START Text passage

Salvia macilenta Boiss extract: phytochemical analysis, nanoformulation in Eudragit-coated liposomes and evaluation of antioxidant/inflammatory response in vitro

This study presents the development and biological evaluation of an Eudragit-coated liposomal oral delivery system for an extract from Salvia macilenta Boiss. The phytochemical analysis of an extract from S. macilenta aerial parts, based on liquid chromatography-mass spectrometry, led to the isolation of a new rearranged nor-abietane diterpenoid, along with 31 known metabolites encompassing various classes, including flavonoids, phenolic compounds, and terpenes with known antioxidant/anti-inflammatory properties. The S. macilenta extract was incorporated into Eudragit-coated liposomes with a two-step process involving sonication and enteric polymer-coating. The Eudragit-coated liposomes exhibited an average diameter of 118 nm and a high entrapment efficiency of the extract's bioactive marker compounds: rosmarinic acid at 83.24 % and carnosol at 51.19 %. The Eudragit-coated liposomes showed excellent storage stability over three months and remained unaltered in simulated gastric and intestinal fluids. In vitro studies in LPS-stimulated HepG2 cells demonstrated that the Eudragit-coated liposomes significantly enhanced the extract's protective effect against oxidative stress and inflammation, as indicated by the upregulation of antioxidant proteins (SOD-2, NQO1, NRF-2) and the reduction of pro-inflammatory markers (NO, TNF-α, IL-1β, NF-κB, IL-6). Moreover, the Eu-liposomes achieved a 20-fold enhancement of the intracellular uptake of the extract's marker compounds (rosmarinic acid and carnosol), compared to the non-formulated extract. Overall, the findings of this study suggest that Eudragit-coated liposomes are a promising oral delivery system for boosting the bioavailability and bioactivity of S. macilenta extract, which could be exploited for nutraceutical purposes to restore oxInflammation balance.

END Text passage
START Provided material

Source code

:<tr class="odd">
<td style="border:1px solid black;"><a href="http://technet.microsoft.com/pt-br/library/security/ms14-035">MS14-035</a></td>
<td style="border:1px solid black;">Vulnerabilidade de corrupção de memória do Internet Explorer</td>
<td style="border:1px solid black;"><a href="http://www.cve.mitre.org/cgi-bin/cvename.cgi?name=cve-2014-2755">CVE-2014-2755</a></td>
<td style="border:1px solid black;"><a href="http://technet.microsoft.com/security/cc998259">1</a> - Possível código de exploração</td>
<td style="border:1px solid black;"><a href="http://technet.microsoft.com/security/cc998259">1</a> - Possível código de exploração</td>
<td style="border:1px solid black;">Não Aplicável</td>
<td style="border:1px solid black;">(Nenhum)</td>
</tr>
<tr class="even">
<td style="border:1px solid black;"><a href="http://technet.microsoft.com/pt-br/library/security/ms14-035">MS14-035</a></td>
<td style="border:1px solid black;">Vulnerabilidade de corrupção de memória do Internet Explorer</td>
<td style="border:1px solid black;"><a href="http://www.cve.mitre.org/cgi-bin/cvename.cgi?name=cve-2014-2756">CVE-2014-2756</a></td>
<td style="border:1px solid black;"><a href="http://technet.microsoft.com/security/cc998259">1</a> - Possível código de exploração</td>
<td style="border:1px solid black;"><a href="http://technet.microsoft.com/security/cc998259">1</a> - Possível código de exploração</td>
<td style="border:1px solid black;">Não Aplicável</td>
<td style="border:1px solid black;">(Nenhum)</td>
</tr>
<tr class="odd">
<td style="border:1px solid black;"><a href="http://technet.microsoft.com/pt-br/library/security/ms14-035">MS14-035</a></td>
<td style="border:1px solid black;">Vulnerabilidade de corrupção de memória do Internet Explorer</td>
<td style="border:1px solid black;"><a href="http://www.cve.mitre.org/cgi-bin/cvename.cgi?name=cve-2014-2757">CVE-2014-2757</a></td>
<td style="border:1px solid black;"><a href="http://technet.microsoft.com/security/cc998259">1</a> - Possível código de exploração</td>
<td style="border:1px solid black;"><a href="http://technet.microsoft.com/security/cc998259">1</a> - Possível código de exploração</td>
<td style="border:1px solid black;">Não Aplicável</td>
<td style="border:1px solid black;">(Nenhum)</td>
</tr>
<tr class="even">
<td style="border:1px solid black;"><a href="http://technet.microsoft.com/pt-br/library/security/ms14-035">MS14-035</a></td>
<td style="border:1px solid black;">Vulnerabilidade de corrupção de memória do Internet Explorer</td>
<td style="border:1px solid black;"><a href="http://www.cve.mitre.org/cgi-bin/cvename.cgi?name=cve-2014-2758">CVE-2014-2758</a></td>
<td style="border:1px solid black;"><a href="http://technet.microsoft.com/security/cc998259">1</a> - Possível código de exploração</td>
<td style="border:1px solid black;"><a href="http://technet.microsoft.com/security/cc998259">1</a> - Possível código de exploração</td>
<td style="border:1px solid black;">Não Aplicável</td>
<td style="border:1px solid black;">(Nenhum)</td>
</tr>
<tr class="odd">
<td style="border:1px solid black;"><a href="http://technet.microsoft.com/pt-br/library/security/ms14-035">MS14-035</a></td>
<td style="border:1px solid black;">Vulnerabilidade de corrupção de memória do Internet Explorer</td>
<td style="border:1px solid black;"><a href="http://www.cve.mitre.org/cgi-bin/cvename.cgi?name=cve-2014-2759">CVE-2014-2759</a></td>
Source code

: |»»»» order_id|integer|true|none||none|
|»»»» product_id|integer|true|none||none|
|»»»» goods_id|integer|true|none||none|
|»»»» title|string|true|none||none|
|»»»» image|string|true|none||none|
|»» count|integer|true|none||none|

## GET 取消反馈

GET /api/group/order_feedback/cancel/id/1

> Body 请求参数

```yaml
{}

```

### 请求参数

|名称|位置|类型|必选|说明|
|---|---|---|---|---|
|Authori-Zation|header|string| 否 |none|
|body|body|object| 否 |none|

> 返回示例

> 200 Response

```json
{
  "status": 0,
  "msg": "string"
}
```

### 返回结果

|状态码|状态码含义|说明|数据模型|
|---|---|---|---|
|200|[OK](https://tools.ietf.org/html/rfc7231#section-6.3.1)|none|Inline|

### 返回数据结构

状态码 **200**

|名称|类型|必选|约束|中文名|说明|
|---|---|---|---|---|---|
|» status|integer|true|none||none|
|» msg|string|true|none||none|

END Provided material

▶ [Exercise aim]:
Using the Salvia macilenta summary, answer these:
(a) What average diameter did the Eudragit-coated liposomes have?
(b) What entrapment efficiency was reported for carnosol?
(c) By what factor did the Eu-liposomes raise intracellular uptake of the marker compounds compared with the non-formulated extract?

▶ [Response box]:
(a) 118 nm
(b) 51.19 %
(c) 20-fold